Epazote.

Newsgroups: alt.folklore.herbs
Subject: Epazote
From: ao465.detroit.freenet.org (Susan L. Nielsen)
Date: 2 Oct 1995 04:39:47 GMT

Just finished harvesting a bunch of leaves for the freezer, and pulling up my Epazote plant by its really impressive roots. This plant is a fairly obnoxious thing to pass in the herb garden, as a brush with its foliage releases a profound creosote smell. Having packaged an amount probably adequate for several years' use, I now smell like a paving crew on an August afternoon. 8-P

I grew this charming addition to the garden with the assurance that its leaves, added to bean dishes, would relieve an indelicate tendency to [ahem] flatulence. I have experimentally used _small_ amounts in bean dip. It's an interesting thing that the paving crew smell does not seem to impart itself to the dish. But: I have no guideline as to a proper amount to be added to a dish to achieve a remedial effect. A little bowl of bean dip is one thing. Autumn is here, however, and it's time for ham hocks 'n beans. This is main course food. Do we have any experienced contributors here? Any Hispanos who might share a cultural tidbit?
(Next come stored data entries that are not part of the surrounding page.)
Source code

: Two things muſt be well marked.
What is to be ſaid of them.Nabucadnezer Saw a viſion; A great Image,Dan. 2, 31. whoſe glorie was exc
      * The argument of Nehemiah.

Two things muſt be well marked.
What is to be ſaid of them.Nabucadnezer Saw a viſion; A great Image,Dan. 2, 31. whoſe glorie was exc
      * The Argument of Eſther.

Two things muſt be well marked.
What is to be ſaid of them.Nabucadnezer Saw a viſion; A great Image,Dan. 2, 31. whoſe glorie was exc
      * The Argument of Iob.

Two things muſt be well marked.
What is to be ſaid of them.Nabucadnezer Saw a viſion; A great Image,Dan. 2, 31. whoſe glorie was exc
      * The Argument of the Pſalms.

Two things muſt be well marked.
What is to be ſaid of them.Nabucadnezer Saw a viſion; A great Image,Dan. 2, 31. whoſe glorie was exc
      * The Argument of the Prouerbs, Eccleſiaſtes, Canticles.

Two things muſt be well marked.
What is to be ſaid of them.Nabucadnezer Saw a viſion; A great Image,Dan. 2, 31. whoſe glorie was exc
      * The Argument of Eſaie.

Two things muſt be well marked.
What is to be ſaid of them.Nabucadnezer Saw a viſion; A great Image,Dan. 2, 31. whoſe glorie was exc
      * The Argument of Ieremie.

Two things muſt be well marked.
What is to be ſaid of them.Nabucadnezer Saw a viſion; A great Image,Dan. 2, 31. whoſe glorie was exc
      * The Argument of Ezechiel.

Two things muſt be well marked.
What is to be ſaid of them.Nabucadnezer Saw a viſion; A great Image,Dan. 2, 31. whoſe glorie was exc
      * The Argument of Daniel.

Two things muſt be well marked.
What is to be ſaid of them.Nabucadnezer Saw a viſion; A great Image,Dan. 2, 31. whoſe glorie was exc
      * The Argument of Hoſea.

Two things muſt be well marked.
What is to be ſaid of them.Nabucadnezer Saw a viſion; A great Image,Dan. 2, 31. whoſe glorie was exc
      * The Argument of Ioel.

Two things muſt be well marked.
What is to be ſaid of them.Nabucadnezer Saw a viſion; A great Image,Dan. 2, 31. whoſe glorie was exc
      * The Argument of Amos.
It may be that the quality of my domestic life depends on an effective application. 8-*


From: trdchsr.aol.com (TRDCHSR)

I thought the epazote tasted like mint flavored gasoline. All my cookbooks say to use the epazote interchangeably with cilantro. I thought that it was for the flavor but that can't be right.


From: Richard Grossman <acudoc.val.net>

>I thought the epazote tasted like mint flavored gasoline.

Epazote is delicious when used properly. Try cooking a pot of black
beans with 6 or so epazote leaves and an onion added at the beginning of cooking. . . or perhaps a quesadilla with an epazote leaf or two cooked into the cheese. It's good. Epazote is also a good herb for fighting off intestinal parasites.


From: callie.writepage.com (Callie)

>Just finished harvesting a bunch of leaves for the freezer

The name, in Aztec means stinkweed :) roughly translated. You either like it or hate it

>But: I have no guideline as to a proper amount to

I checked all my Mexican cookbooks: whatever a "good-sized sprig" of fresh epazote is. I would guess it's about a tablespoonful of chopped fresh or a teaspoonful of dried crumbled.

Start with that for one pot and increase it.